In the romantic comedy-drama, "Sabrina," late movie star Audrey Hepburn says, "Paris is always a good idea." The French city is portrayed as the most romantic city in the world and a must-see. Not just Paris, but many other European cities like London, Venice or Rome have been romanticized for foreigners for decades. The tourism sector, once called a "smokeless industry," is massive in these cities, making significant contributions to the countries' economies. The idea of romanticism in Paris not only derives from the images of beloved couples but also from other symbols such as fresh croissants and macarons with a good cup of coffee on a marble table in front of buildings that look like, you know, "so Parisian," just like the other symbols that beautify Venice or Lisbon while benefiting from the cities' cultural history.
The reinforced perception that Paris is the city of lovers keeps the city on the list of places to see before you die and has made this chic city and other European cities touristic hot spots over the years. But like every other tourist destination, there is another side to these romanticized and commercialized stories; namely, the fact that locals don't like the constant stream of outsiders invading their hometowns. The City of Lights and the City of Canals, indeed, have so many things to offer newcomers; however, the situation has become a strain for locals, and this may only be the beginning. The point is, although some understand the locals' objections, the other side of the coin may have something different to offer; something that eventually establishes the actual "owners" of the cities. As this year's tourism season, which was full of discussions relating to the very existence of tourism, comes to an end, questions about what will happen next year remain.
Those who wanted to experience "La Vie En Rose" in Paris didn't find the city as warm and fuzzy as they had expected. News about the glamorous city being dirty because of overcrowding or the protests that have spread over the last couple of years have tarnished the romantic city's image. Increased pollution has not only become a problem in Paris or Venice; many other European cities where populations more than double during the tourist season also face the same problem. The massive crowds cause issues, from traffic jams to longer wait times at doctor offices and restaurants; all of which lead to headaches for the locals. Every day, grocery stores frequented by locals suddenly became more expensive with owners hoping to cash in on the huge influx of deep-pocketed outsiders.
The increased number of dwellings used for tourists is yet another issue. Many buildings in these cities are either being converted into hotels or rented out via accommodation websites, such as Airbnb. Frustrated with inflated rent, locals had little choice but to storm the streets, according to news agencies covering the protests that dominated last year's headlines. Fed up with the situation, people in Barcelona protested with banners like: "We will not be driven out."
Indeed, 2017 saw a spike in anti-tourism demonstrations first sparked in Barcelona, Spain – which led to the new term "tourism-phobia." The protests then spread to several European cities, including Venice, Rome, Amsterdam, Florence, Berlin, Lisbon and Palma de Mallorca.

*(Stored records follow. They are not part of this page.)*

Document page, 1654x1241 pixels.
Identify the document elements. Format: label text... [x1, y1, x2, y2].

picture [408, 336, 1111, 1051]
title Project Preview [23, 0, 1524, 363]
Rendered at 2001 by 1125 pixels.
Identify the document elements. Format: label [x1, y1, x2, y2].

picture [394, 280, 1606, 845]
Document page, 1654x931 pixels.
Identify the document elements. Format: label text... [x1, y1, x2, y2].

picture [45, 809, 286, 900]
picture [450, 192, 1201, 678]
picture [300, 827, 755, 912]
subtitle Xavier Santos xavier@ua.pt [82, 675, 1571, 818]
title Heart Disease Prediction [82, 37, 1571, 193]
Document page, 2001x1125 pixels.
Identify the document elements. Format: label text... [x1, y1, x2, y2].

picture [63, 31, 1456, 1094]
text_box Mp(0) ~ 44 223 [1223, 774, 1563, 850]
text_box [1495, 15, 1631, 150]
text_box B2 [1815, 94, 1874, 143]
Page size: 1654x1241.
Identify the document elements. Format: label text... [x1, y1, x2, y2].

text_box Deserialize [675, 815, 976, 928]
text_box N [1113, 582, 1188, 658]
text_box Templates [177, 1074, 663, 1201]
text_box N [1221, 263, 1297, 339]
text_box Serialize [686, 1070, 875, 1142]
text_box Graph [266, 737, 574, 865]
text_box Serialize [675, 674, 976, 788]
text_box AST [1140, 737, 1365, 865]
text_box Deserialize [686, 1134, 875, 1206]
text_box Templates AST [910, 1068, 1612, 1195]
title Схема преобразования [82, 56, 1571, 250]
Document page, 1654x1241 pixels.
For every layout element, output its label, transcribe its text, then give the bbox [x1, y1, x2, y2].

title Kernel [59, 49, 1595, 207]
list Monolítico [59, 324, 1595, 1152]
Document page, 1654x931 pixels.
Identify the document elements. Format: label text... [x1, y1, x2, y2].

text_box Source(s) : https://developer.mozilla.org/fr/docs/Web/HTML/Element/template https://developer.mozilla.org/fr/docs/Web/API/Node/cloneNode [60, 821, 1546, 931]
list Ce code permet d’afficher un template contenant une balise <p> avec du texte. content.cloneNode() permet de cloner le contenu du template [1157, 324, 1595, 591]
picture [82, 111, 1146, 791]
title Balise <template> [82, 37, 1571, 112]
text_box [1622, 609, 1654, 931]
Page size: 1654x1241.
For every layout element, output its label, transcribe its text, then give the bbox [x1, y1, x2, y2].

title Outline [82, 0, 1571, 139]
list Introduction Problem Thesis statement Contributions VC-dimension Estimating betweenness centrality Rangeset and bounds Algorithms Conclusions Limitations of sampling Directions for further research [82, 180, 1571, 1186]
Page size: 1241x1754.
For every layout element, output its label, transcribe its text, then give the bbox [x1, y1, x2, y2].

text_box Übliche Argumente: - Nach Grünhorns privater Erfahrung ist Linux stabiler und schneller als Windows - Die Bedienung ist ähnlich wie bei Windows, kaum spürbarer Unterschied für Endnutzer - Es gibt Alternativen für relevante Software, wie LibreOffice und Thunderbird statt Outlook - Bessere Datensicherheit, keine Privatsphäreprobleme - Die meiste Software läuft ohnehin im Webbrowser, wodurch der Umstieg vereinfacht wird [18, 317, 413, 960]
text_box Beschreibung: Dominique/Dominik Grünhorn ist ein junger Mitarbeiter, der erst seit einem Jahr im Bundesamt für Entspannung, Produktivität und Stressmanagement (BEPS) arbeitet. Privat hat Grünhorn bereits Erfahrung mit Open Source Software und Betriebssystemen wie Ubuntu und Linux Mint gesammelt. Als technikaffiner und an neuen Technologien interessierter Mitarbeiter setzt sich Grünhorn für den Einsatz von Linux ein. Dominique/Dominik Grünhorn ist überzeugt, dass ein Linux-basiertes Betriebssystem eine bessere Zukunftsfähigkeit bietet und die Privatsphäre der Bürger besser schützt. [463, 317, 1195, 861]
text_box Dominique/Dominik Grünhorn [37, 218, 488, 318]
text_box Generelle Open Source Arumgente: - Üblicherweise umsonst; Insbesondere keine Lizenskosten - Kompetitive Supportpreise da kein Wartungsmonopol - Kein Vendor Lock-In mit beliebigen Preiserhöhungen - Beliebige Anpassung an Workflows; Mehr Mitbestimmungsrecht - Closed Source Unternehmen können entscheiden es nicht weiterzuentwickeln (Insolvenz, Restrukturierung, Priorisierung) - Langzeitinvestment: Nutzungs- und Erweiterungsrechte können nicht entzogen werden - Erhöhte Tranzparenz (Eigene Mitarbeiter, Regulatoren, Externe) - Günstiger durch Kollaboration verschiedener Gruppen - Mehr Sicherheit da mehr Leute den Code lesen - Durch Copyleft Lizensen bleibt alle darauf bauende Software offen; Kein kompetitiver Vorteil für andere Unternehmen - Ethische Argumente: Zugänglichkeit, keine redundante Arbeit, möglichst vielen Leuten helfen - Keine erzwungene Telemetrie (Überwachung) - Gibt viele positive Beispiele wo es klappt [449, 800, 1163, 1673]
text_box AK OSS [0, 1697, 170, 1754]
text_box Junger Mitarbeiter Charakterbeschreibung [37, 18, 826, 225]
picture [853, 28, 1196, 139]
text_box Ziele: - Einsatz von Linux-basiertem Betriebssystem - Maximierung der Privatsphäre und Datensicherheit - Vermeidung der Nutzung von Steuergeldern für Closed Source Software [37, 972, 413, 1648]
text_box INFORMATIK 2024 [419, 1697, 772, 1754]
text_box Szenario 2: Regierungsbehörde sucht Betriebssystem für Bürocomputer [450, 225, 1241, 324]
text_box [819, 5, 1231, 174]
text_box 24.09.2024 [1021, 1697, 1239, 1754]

Even those working in the tourism sector complained about what they called "over tourism." In 2017, Italy's Culture Minister Dario Franceschini said: "Italy's artistically important sites need to be protected against over tourism. They cannot welcome enormous numbers of visitors. We are aware of the fact that the areas surrounding the Trevi Fountain in Rome, Piazza San Marco and the Ponte Vecchio in Florence are suffering congestion problems." Likewise, in June 2017, Venice's councilor for urban planning submitted a plan that he described as essential "for the protection of the city," which suggested similar precautions be taken all over Europe. Amsterdam announced a ban on any new shops aimed at tourists, such as hiring bikes and selling souvenirs or tour tickets. Tourist taxes doubled in Mallorca.
Reasons why locals are against tourism, despite the fact that it significantly contributes to the cities' gross domestic product, varies from one city to another. In cities like Barcelona, which is less cosmopolitan than others on the list, the problem is more personal. The citizens of the Spanish city started feeling threatened by the presence of the strangers who insert themselves into their daily lives, photographing every detail, acting like it was something unique. The culture in these touristic cities soon became a product, an attraction to meet the demands of strangers. For example, the traditional snack of Barcelona quickly became authentic tapas after the treat was shared by millions on Instagram. The fear of losing their local identity has triggered an instinctive reaction to protect what belongs to them; what their lives were before they became commercialized and everyone else's. This uncloaked what was already there: Local nationalism. The sense of interference from the "other" on local culture, which is also created by the locals themselves, manifested as a prejudice that harms locals in the end.
Ironically, the West is now complaining about interference on its own unique culture; the place that is primarily responsible for the creation of commercial tourism in the first place by sending its "adventurers" to discover unknown far lands, both in the past and the present. This intervention shapes and recreates cultures, whether deliberately or unconsciously. Tourism is surely not the same thing, though it has something in common: Exploiting local culture.
While it is uncertain what the future holds for tourism, even diverse cosmopolitan cities used to different cultures and foreign visitors are not completely prejudice-free, especially toward groups that are vastly different than the local population. One thing is for sure, it comes as no surprise that Frankenstein eventually turned on its creator.